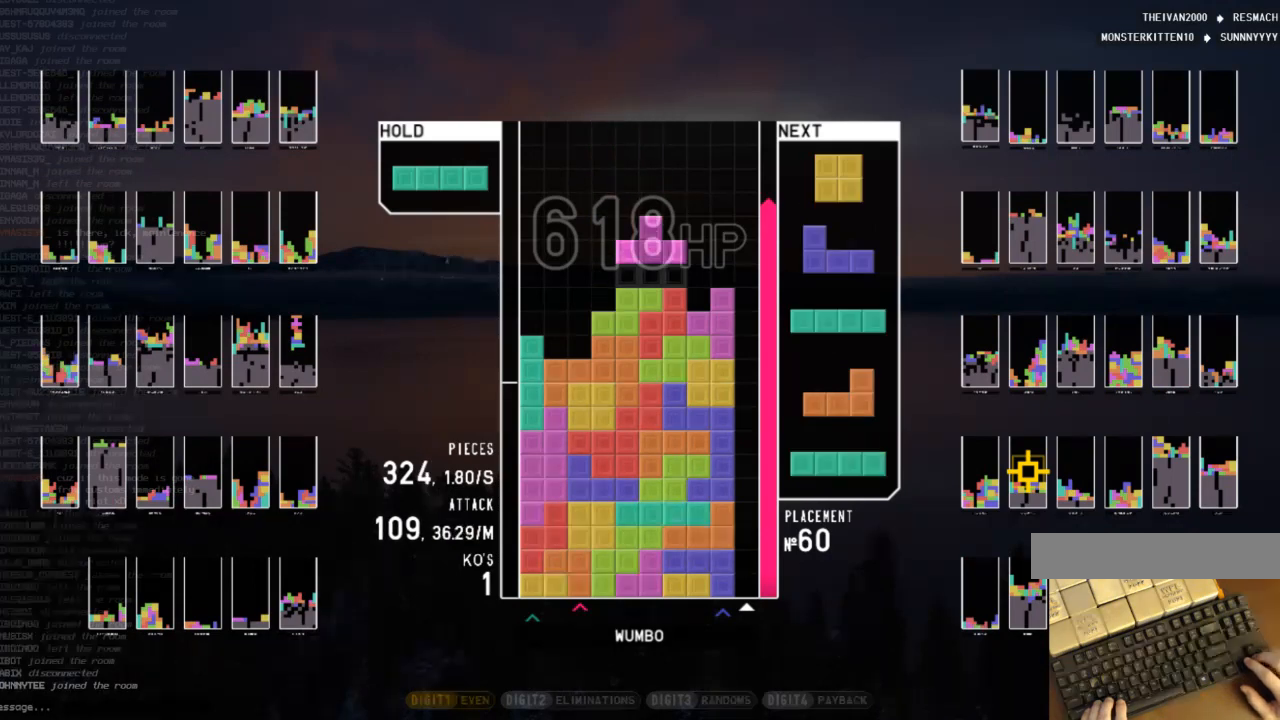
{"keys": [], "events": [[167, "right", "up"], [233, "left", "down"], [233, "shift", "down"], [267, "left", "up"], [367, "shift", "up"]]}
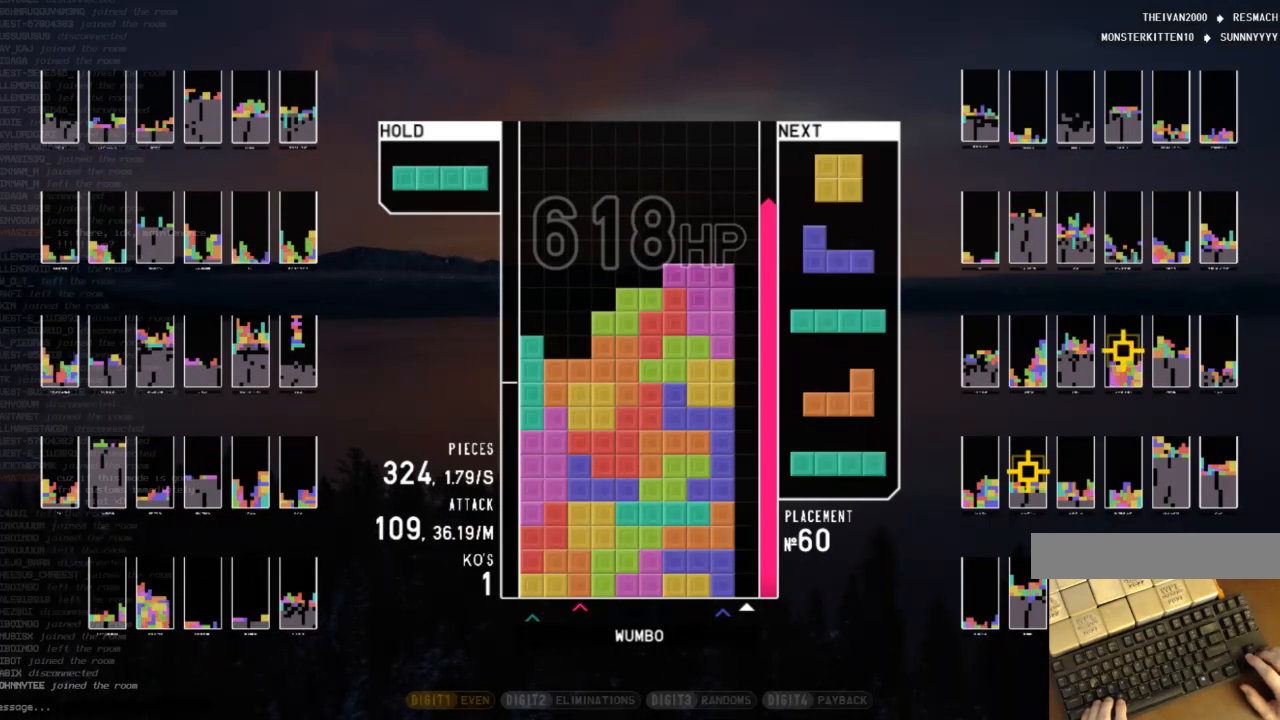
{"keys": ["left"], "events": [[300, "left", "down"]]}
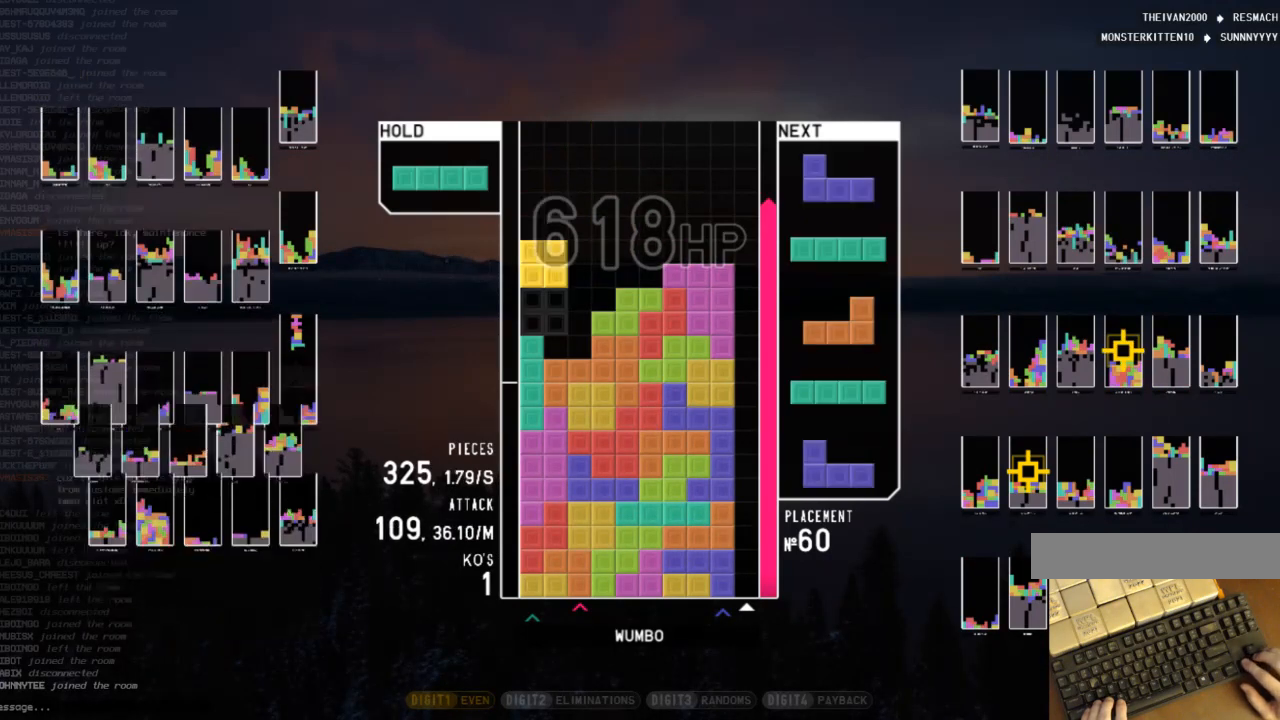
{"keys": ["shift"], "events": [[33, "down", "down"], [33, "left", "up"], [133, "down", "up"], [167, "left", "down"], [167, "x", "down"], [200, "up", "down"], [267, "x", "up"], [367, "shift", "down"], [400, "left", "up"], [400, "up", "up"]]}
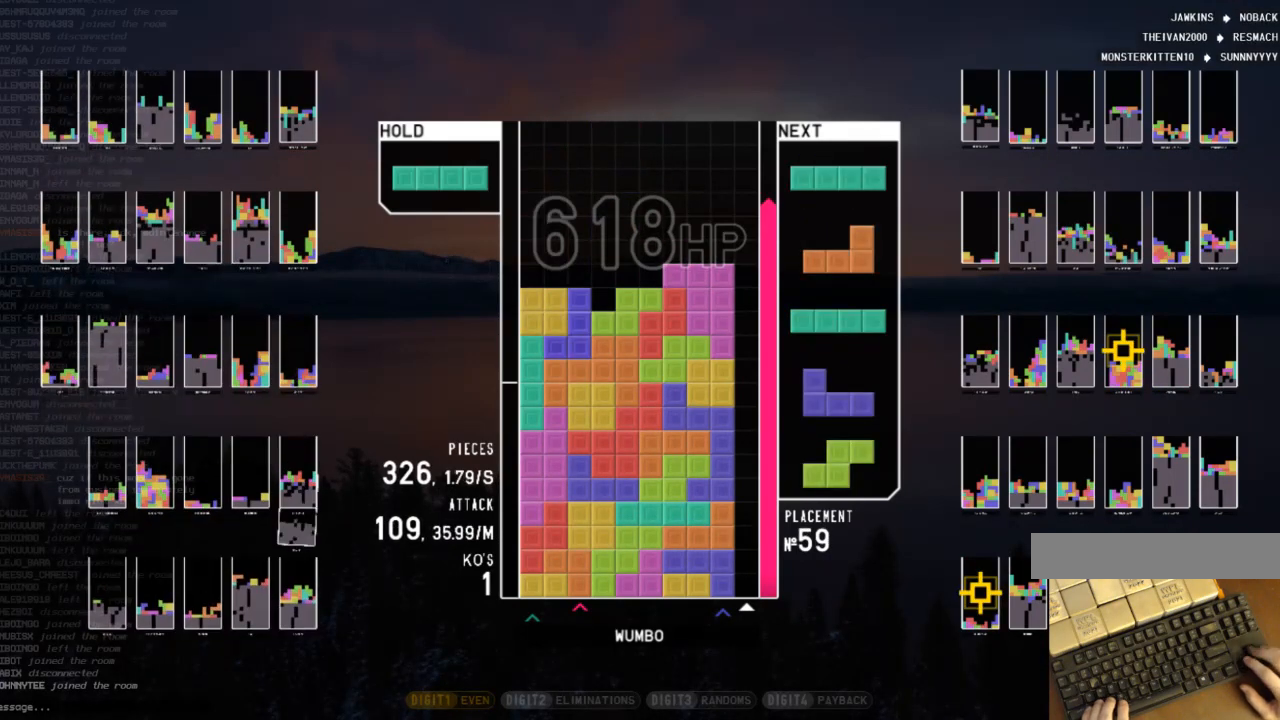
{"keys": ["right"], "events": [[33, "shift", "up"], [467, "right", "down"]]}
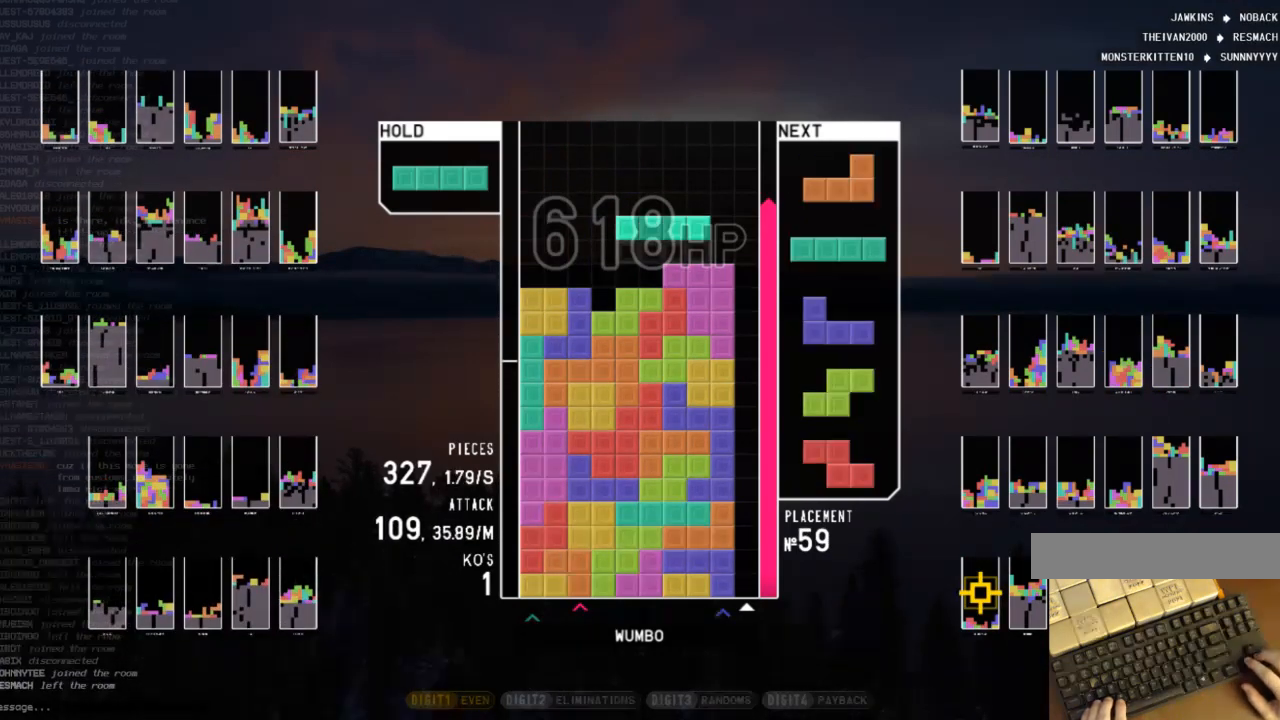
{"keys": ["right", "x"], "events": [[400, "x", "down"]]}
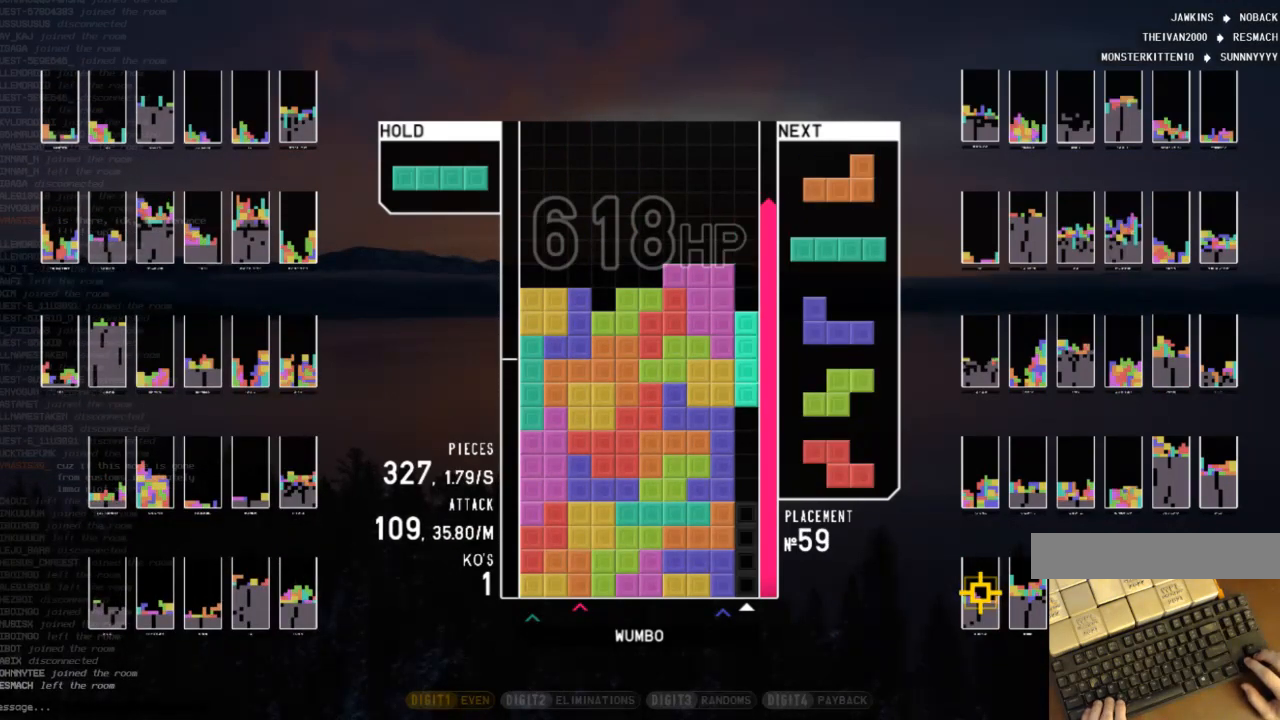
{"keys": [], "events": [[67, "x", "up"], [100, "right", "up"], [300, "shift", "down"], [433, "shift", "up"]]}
———
> [Your assignment] Output the data exactly. Pictures don't belong in the result.

> [Problem solution]
{"keys": [], "events": [[167, "right", "up"], [233, "left", "down"], [233, "shift", "down"], [267, "left", "up"], [367, "shift", "up"]]}
{"keys": ["left"], "events": [[300, "left", "down"]]}
{"keys": ["shift"], "events": [[33, "down", "down"], [33, "left", "up"], [133, "down", "up"], [167, "left", "down"], [167, "x", "down"], [200, "up", "down"], [267, "x", "up"], [367, "shift", "down"], [400, "left", "up"], [400, "up", "up"]]}
{"keys": ["right"], "events": [[33, "shift", "up"], [467, "right", "down"]]}
{"keys": ["right", "x"], "events": [[400, "x", "down"]]}
{"keys": [], "events": [[67, "x", "up"], [100, "right", "up"], [300, "shift", "down"], [433, "shift", "up"]]}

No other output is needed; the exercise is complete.